Unter dem Titel „Lunar caustic“ (lat. luna„Mond“, gr. kaustos„verbrannt“), können die neu geschaffenen Kunstwerke einerseits an die im Mittelalter vorherrschende alchemistische Bedeutung des Mondes erinnern oder aber auch an die Verwendung von Silbernitrat als Emulsion zur Entwicklung der frühen schwarz / weiss Fotografie. Diese Dualität inszeniert der Künstler selber in alchemistischen Prozessen oszillierend zwischen Pixeln der Fotografie, Pigmenten der Malerei und realen Lehmgüssen der Bildhauerei um dem Vokabular der an der Wuhrstrasse vorherrschenden Künsten auf den Grund zu gehen. Als Alchemiker lässt er die architektonischen Vorgegebenheiten zu Kunstwerken werden, giesst Farbe über die Fotografien und Lehmgüsse der Baugenossenschaft und bildet so bildnerische Skulpturen, die es vermögen, über ihre Modellhaftigkeit hinausgehen zu können.
Im zweiten Raum der Ausstellung wird das Spiel mit den Äquivalenzen zwischen Malerei und den Grundformen der Bildhauerei weitergeführt. Hier hat sich die Farbe der gesprayten Punkte in eine mystische Aura selbstverwirklicht und kann nur noch durch den Rahmen gestoppt werden. Zu guter Letzt stellt die „Angst on Wheels / Paravan“-Serie spielerisch Perspektive und Räumlichkeit in Frage, wobei der heraldische Schriftzug „Angst“ des Fleischtransporters gleichsam zynisch dessen Hintergründe bespitzelt.

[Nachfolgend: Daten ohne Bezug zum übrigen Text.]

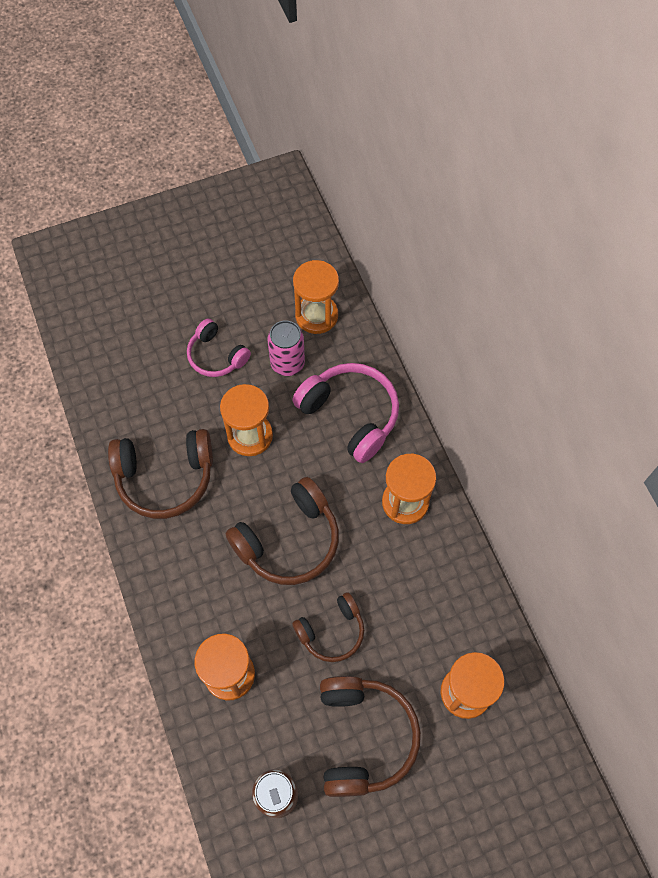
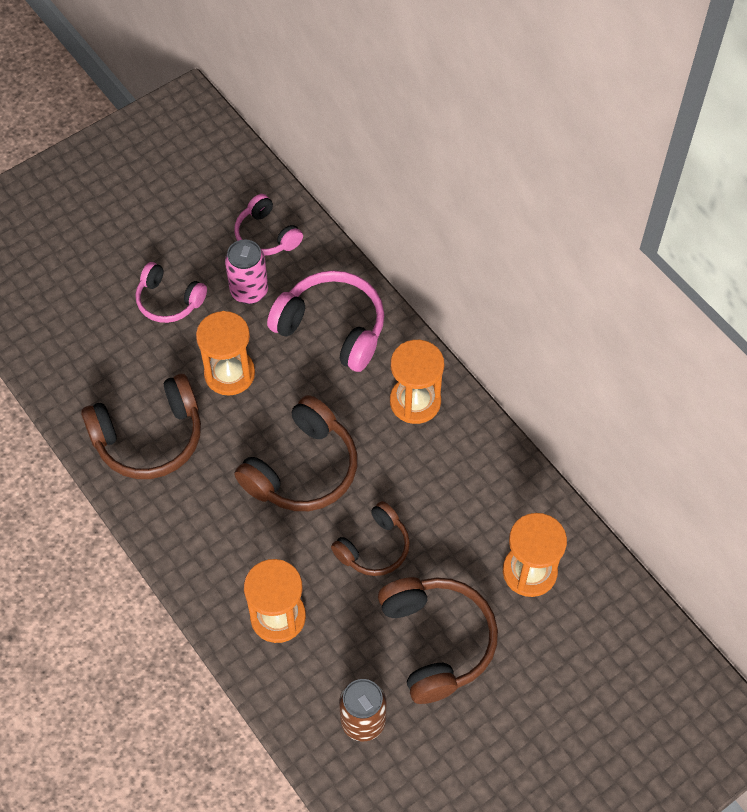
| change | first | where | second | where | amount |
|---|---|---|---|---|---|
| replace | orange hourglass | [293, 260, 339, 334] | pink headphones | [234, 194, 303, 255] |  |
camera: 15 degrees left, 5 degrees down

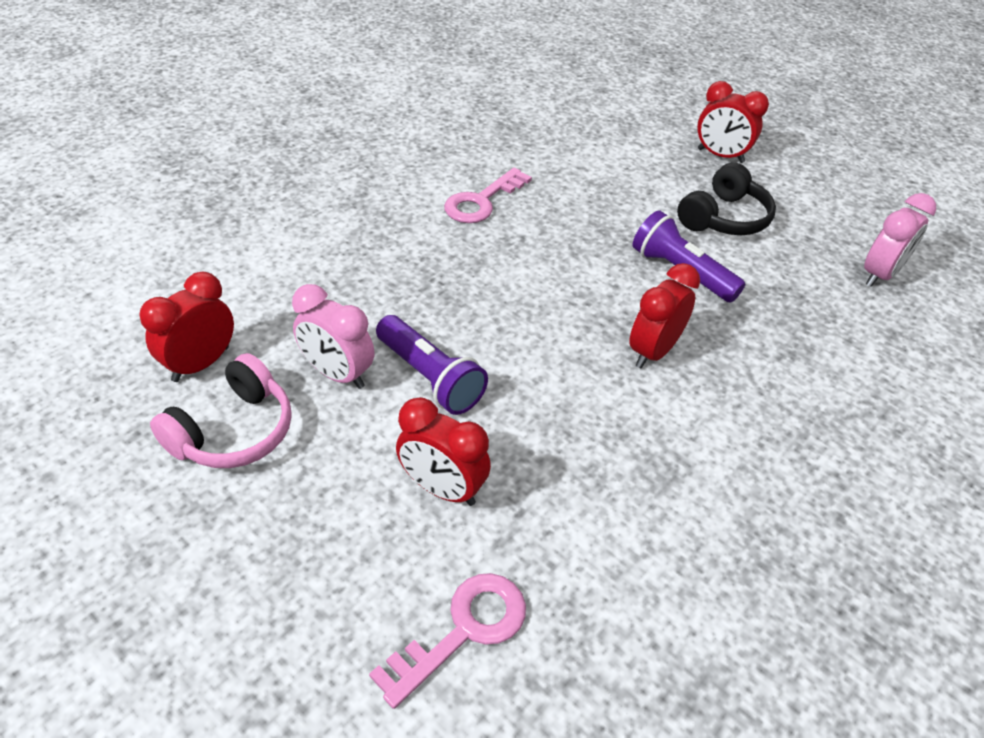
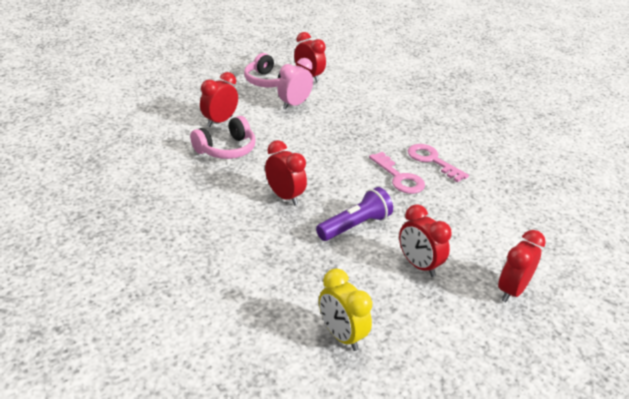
| change | first | where | second | where | amount |
|---|---|---|---|---|---|
| delete | purple flashlight | [376, 315, 488, 415] |  |  |  |
| insert |  |  | pink headphones | [190, 116, 256, 159] |  |
| move | pink key | [369, 573, 526, 709] |  | [369, 152, 425, 194] |  |
| replace | black headphones | [677, 163, 776, 235] | red clock | [399, 204, 452, 277] |  |
| recolor | pink clock | [864, 193, 936, 287] | yellow clock | [319, 268, 372, 351] |  |
camera: 100 degrees right, 10 degrees down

Pietro Mattioli wurde 1957 in Zürich geboren, wo er heute noch lebt und arbeitet. Er besuchte die Kunstgewerbeschule Zürich und absolvierte darauf die Ausbildung zum Fotografen. Er war Kurator des “Raums für zeitgenössische Schweizer Fotografie” der Coal Mine Fotogalerie in Winterthur und leitete Technik, Sammlungsbetreuung, Aufbau und Gestaltung der Ausstellungen des Fotomuseums Winterthur. Bis heute ist er als freier Kurator und Herausgeber von Publikationen tätig. Neben zahlreichen Einzelausstellungen in Galerien und Institutionen gehören zu seinen jüngsten Gruppenausstellungen unter anderem “Das Fotobuch und seine Autoren”, Graphische Sammlung, Nationalbibliothek, Bern (2016); “Beastly/Tierisch”, Fotomuseum, Winterthur (2015), “Nachtbilder”, Aargauer Kunsthaus, Aarau (2015); “L’art se livre”, Musée des Beaux-Arts, Le Locle (2015); “Die Krawatte. Männer macht Mode”, Landesmuseum (2014), Zürich.